In the listing below, the answer starts at the line that has "hfov_deg: 94.5" and stops after the line that has "exposure_s: 1/24"; please repeat that part exactly and nothing more.

---- Exercise data

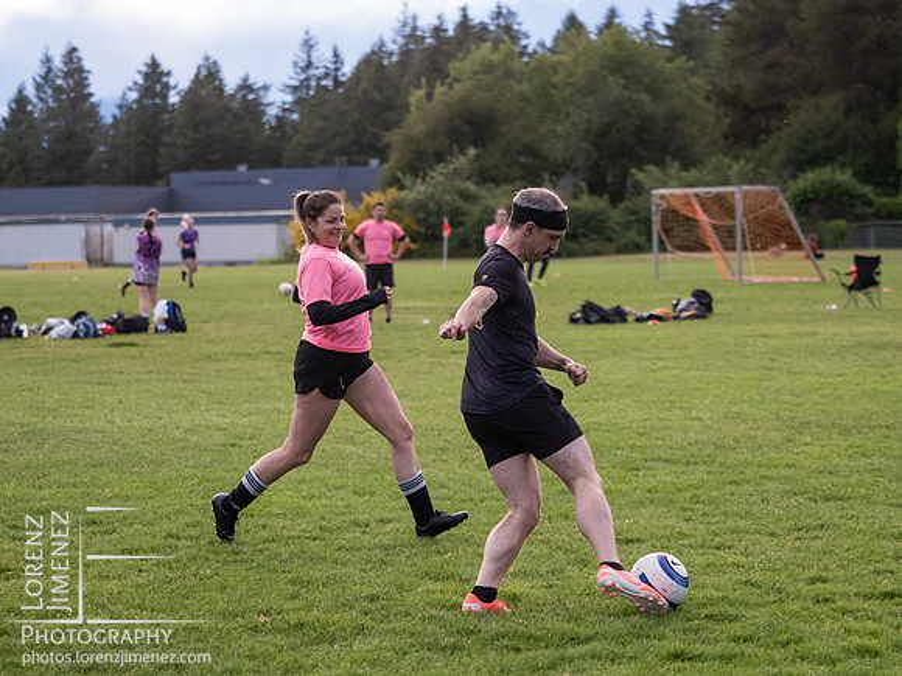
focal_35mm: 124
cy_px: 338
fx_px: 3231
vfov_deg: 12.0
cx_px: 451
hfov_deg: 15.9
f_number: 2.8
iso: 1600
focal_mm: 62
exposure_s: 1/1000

--------
---- Exercise data

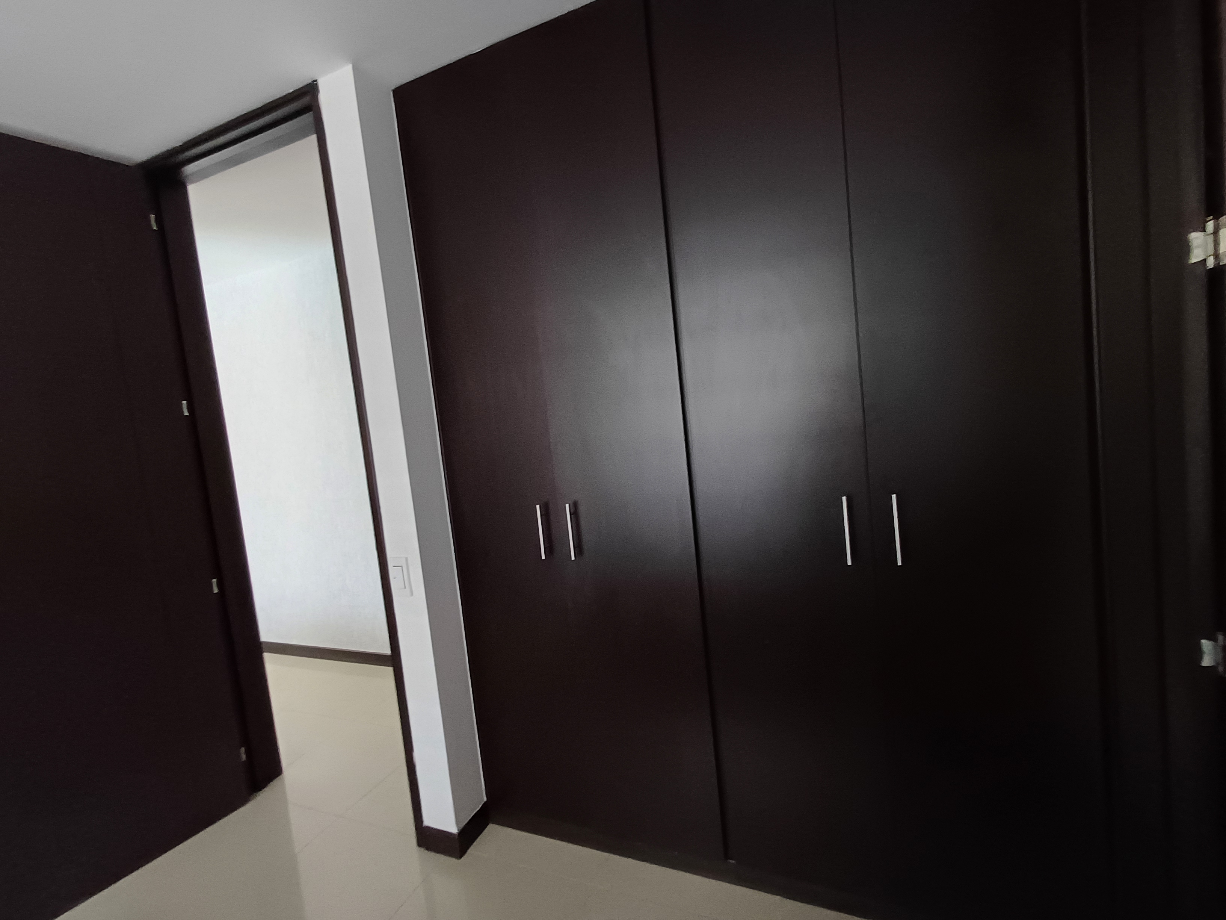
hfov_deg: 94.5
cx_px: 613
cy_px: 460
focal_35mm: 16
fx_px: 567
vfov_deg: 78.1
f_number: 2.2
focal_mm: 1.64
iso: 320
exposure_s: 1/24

--------

• Written response:
hfov_deg: 94.5
cx_px: 613
cy_px: 460
focal_35mm: 16
fx_px: 567
vfov_deg: 78.1
f_number: 2.2
focal_mm: 1.64
iso: 320
exposure_s: 1/24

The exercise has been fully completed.